Ronald Kodritsch: Neue Frisuren für die Ewigkeit

Texts (German/English) by Andreas Spiegl, Angela Stief
136 p with140 coloured illustrations
295 x 230 mm, hardcover

ISBN 978-3-86442-227-0

(out of print)

Haunted by Ghosts

One has become used to reading about how art can change the world; how by visualising the unimaginable and the new, art can be productive of perspective and can influence and astound us. Inscribed in this reading is the expectation that the world would then look different, somehow corrected by a conception of art which should, if nothing else, sustain the idea that change is possible. Just as Ronald Kodritsch was turning to art and deciding to become an artist himself, precisely this concept of art was in a period of crisis characterised by a post-modern scepticism over the tenability of the claim that the world could be changed through progress and art.

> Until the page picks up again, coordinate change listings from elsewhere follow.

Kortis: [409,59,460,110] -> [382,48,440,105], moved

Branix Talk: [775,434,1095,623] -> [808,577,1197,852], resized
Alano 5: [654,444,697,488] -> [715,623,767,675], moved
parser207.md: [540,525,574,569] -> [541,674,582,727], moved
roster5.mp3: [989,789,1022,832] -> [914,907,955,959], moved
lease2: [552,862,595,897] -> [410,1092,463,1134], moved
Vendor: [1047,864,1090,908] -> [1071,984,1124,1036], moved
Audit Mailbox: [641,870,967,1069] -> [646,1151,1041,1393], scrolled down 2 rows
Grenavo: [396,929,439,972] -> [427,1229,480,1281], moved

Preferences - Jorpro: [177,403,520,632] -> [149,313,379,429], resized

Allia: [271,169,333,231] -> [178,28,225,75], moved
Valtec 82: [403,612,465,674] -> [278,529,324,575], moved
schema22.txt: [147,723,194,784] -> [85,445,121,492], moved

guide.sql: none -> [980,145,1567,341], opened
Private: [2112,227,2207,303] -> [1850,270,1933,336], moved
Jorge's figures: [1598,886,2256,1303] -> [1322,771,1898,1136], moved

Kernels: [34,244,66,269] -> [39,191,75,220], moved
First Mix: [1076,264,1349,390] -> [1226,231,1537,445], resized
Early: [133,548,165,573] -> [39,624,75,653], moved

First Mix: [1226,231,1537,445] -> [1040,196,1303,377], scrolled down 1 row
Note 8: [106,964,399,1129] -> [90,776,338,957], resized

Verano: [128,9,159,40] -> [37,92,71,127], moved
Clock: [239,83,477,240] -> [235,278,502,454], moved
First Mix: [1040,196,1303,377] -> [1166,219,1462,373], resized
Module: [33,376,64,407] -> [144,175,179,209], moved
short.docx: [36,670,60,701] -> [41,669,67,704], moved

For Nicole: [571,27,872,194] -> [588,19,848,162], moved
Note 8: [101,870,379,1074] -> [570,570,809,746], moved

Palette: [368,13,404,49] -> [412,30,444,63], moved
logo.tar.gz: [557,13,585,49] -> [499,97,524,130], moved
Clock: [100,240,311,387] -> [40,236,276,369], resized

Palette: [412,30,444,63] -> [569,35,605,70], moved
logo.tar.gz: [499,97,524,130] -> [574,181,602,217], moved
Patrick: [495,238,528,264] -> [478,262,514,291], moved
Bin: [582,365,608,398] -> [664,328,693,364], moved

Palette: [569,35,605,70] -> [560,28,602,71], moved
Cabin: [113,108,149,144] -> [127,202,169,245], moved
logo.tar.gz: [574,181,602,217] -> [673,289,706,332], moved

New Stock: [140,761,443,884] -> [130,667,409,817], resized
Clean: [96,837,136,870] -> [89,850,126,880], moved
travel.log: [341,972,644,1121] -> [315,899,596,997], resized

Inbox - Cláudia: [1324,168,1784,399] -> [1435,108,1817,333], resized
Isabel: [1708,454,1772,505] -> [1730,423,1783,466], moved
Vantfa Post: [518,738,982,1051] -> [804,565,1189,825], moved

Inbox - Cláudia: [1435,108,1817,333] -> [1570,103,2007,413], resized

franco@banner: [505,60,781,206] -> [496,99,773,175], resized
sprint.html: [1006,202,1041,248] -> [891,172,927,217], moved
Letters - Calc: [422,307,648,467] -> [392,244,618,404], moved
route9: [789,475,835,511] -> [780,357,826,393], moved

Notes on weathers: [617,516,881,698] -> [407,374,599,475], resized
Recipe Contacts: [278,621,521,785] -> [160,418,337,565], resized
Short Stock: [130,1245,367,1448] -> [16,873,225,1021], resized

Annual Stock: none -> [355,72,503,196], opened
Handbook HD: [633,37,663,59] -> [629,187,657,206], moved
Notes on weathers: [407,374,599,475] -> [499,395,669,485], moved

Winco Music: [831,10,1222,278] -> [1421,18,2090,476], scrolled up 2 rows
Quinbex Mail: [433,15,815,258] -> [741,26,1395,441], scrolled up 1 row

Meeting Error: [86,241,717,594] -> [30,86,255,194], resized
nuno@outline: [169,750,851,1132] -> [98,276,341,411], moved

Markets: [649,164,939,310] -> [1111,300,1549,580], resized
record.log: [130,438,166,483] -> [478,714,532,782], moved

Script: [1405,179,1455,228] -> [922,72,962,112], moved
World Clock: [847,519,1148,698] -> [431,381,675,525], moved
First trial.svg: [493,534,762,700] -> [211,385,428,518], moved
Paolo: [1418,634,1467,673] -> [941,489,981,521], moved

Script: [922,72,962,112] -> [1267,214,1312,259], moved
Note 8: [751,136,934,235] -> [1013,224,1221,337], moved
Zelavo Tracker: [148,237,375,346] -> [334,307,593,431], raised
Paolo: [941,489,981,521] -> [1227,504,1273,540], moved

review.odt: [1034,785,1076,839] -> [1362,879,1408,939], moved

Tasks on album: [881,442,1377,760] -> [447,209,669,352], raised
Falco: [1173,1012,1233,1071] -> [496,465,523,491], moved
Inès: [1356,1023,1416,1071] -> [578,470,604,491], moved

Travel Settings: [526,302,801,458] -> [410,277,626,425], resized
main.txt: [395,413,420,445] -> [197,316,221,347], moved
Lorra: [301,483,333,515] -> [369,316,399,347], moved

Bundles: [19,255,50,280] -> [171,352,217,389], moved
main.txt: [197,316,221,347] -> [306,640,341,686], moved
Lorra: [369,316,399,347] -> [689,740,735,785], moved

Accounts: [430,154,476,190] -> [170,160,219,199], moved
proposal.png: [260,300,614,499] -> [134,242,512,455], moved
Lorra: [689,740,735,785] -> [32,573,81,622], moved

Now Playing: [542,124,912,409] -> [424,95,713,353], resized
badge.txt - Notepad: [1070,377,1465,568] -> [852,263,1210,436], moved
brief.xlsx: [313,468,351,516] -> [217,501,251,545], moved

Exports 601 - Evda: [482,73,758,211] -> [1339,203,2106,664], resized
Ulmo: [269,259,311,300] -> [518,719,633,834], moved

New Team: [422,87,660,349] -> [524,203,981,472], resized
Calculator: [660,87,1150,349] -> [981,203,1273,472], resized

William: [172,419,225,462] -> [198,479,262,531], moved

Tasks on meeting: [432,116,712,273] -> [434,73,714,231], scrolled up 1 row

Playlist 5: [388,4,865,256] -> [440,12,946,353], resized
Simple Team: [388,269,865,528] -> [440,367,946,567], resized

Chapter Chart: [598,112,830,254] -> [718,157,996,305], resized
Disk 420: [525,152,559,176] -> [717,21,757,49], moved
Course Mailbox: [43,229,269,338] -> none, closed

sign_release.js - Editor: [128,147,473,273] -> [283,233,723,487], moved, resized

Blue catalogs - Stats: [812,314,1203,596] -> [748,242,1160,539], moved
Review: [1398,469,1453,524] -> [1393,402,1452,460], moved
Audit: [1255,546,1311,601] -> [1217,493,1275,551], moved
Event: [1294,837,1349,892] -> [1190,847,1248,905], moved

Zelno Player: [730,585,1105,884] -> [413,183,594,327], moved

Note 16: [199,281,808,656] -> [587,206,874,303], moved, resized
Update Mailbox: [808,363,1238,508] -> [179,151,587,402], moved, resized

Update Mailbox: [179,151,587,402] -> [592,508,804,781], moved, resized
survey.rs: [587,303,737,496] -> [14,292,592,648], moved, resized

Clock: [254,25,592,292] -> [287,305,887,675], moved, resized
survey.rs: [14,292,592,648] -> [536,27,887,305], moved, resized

In this sense disparity supplies the coordinates of the cultural context out of and in which Ronald Kodritsch’s artistic practice arose. Considering the wide spectrum of genres and media associated with the artist, it always seems to be painting that represents his essential profession most accurately. Precisely painting, a discipline that has been written off time and again in the face of relentless demands for novelty, offered the paradoxical possibility of holding onto a supposedly obsolete genre, perhaps even retaining the idea of a good picture or good painting. A wewing, through the history of abstraction and Abstract Expressionism, past Kippenberger & Co and into the present.